Andiamo con ordine. Perché un medico che ha lo studio privato nel Centro Somen per anziani di Sementina dovrebbe contribuire a risolvere vecchi delitti? «Abito a Bellinzona – ci spiega il dottor Posa – e con l’attività forense capita di non guadagnare abbastanza per vivere, perciò a tempo parziale faccio anche il medico. A ogni modo, il delitto Macchi ha assorbito quasi ogni mia energia e il fatto che il Tribunale abbia confermato la tesi dell’Accusa è per me un enorme motivo di soddisfazione».

La chiave di volta in Comunione e Liberazione

Lidia Macchi era una studentessa ventenne di giurisprudenza quando il 7 gennaio 1987 venne trovata morta nel bosco di ‘Sass Pinì’, sopra Cittiglio, Comune del Varesotto. L’autopsia aveva stabilito che 20 minuti prima di venire accoltellata 29 volte nella propria vettura, aveva avuto il suo primo rapporto sessuale. Mai trovata l’arma del delitto. Le indagini erano state archiviate dopo aver scavato nell’ambiente di Comunione e Liberazione, movimento religioso di cui la giovane faceva parte insieme al suo omicida, ex compagno di liceo e dipendente dall'eroina sin dall'età di 16 anni. Lui l’amava, lei era titubante. E proprio fra quei giovani ciellini di allora, si è materializzata quattro anni fa la chiave di volta. Un’amica della vittima, vedendo pubblicata sui giornali una lettera anonima recapitata il giorno dei funerali in casa Macchi, ha riconosciuto la calligrafia di Stefano Binda. La lettera conteneva una poesia intitolata “In morte di un’amica”. Ossia la descrizione della scena del delitto.

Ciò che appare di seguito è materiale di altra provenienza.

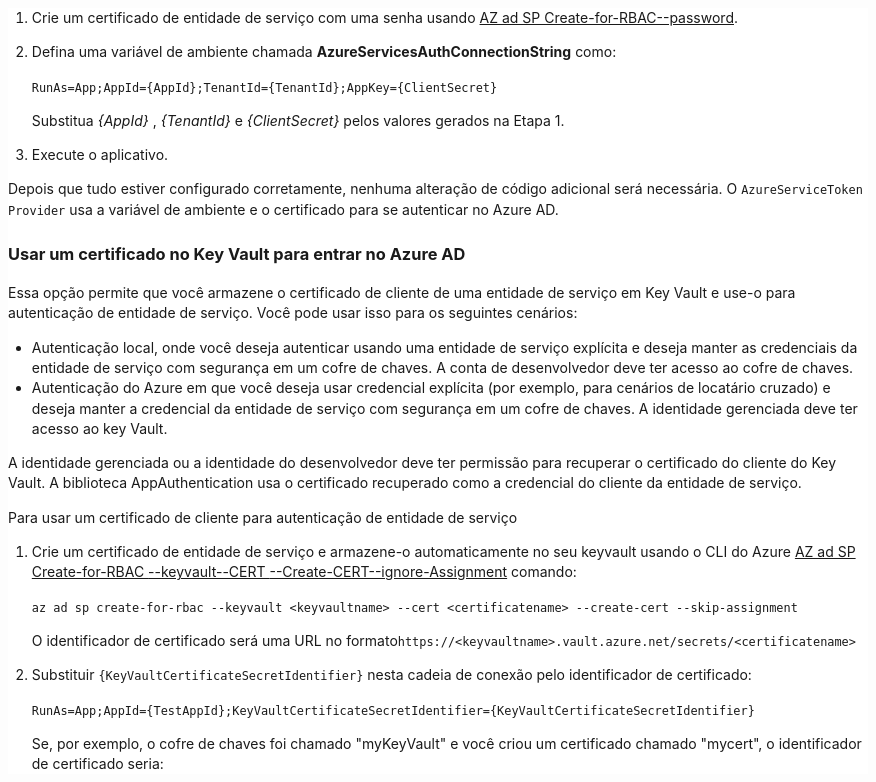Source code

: 1. Crie um certificado de entidade de serviço com uma senha usando [AZ ad SP Create-for-RBAC--password](/cli/azure/ad/sp?view=azure-cli-latest#az-ad-sp-create-for-rbac). 

2. Defina uma variável de ambiente chamada **AzureServicesAuthConnectionString** como:

    ```
    RunAs=App;AppId={AppId};TenantId={TenantId};AppKey={ClientSecret} 
    ```

    Substitua _{AppId}_ , _{TenantId}_ e _{ClientSecret}_ pelos valores gerados na Etapa 1.

3. Execute o aplicativo. 

Depois que tudo estiver configurado corretamente, nenhuma alteração de código adicional será necessária.  O `AzureServiceTokenProvider` usa a variável de ambiente e o certificado para se autenticar no Azure AD. 

### <a name="use-a-certificate-in-key-vault-to-sign-into-azure-ad"></a>Usar um certificado no Key Vault para entrar no Azure AD

Essa opção permite que você armazene o certificado de cliente de uma entidade de serviço em Key Vault e use-o para autenticação de entidade de serviço. Você pode usar isso para os seguintes cenários:

* Autenticação local, onde você deseja autenticar usando uma entidade de serviço explícita e deseja manter as credenciais da entidade de serviço com segurança em um cofre de chaves. A conta de desenvolvedor deve ter acesso ao cofre de chaves. 
* Autenticação do Azure em que você deseja usar credencial explícita (por exemplo, para cenários de locatário cruzado) e deseja manter a credencial da entidade de serviço com segurança em um cofre de chaves. A identidade gerenciada deve ter acesso ao key Vault. 

A identidade gerenciada ou a identidade do desenvolvedor deve ter permissão para recuperar o certificado do cliente do Key Vault. A biblioteca AppAuthentication usa o certificado recuperado como a credencial do cliente da entidade de serviço.

Para usar um certificado de cliente para autenticação de entidade de serviço

1. Crie um certificado de entidade de serviço e armazene-o automaticamente no seu keyvault usando o CLI do Azure [AZ ad SP Create-for-RBAC <keyvaultname> --keyvault--CERT <certificatename> --Create-CERT--ignore-Assignment](/cli/azure/ad/sp?view=azure-cli-latest#az-ad-sp-create-for-rbac) comando:

    ```azurecli
    az ad sp create-for-rbac --keyvault <keyvaultname> --cert <certificatename> --create-cert --skip-assignment
    ```
    
    O identificador de certificado será uma URL no formato`https://<keyvaultname>.vault.azure.net/secrets/<certificatename>`

1. Substituir `{KeyVaultCertificateSecretIdentifier}` nesta cadeia de conexão pelo identificador de certificado:

    ```
    RunAs=App;AppId={TestAppId};KeyVaultCertificateSecretIdentifier={KeyVaultCertificateSecretIdentifier}
    ```

    Se, por exemplo, o cofre de chaves foi chamado "myKeyVault" e você criou um certificado chamado "mycert", o identificador de certificado seria:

'Non sai cosa ho fatto...'

La donna si è quindi decisa a segnalarlo alla Questura riferendo anche una frase che lui le aveva sussurrato all’orecchio durante il funerale. Il dottor Posa la ricorda bene: “Non sai che cosa ho fatto. I miei occhi hanno visto cose che nessun altro ha mai visto”. Il motivo per cui quell’amica della vittima si sia decisa a parlare solo dopo tanti anni, spiega il criminologo forense di Bellinzona, «credo sia da ricondurre all’ambiente di CL». Come in altre corporazioni, «in quel periodo le persone che vi aderivano erano tenute al rigoroso rispetto delle regole. Chi sgarrava rischiava di vedere compromesse famiglia e vita professionale».

Le nuove indagini

Ma una frase sussurrata, la calligrafia di una lettera anonima, non bastano per far scattare le manette ai polsi del Binda il 15 gennaio 2016. «Fondamentale, prima e dopo l’arresto, è stato il nostro lavoro di ricerca criminologica che ho svolto in collaborazione con la pm Carmen Manfredda. In particolare, mi sono occupato di ricostruire la scena del crimine, in località ‘Sass Pinì’, e i faldoni d’inchiesta che erano stati a suo tempo abbandonati e in parte anche distrutti». Vari elementi hanno portato a incastrare l’omicida: «Siamo riusciti a collegare il significato della poesia “In morte di un’amica” col soggetto che poteva aver ucciso la ragazza. Inoltre una perizia calligrafica ha stabilito che a scriverla era stato proprio Stefano Binda. Peraltro, i fogli su cui era scritta appartenevano sicuramente a un suo quaderno trovato in casa».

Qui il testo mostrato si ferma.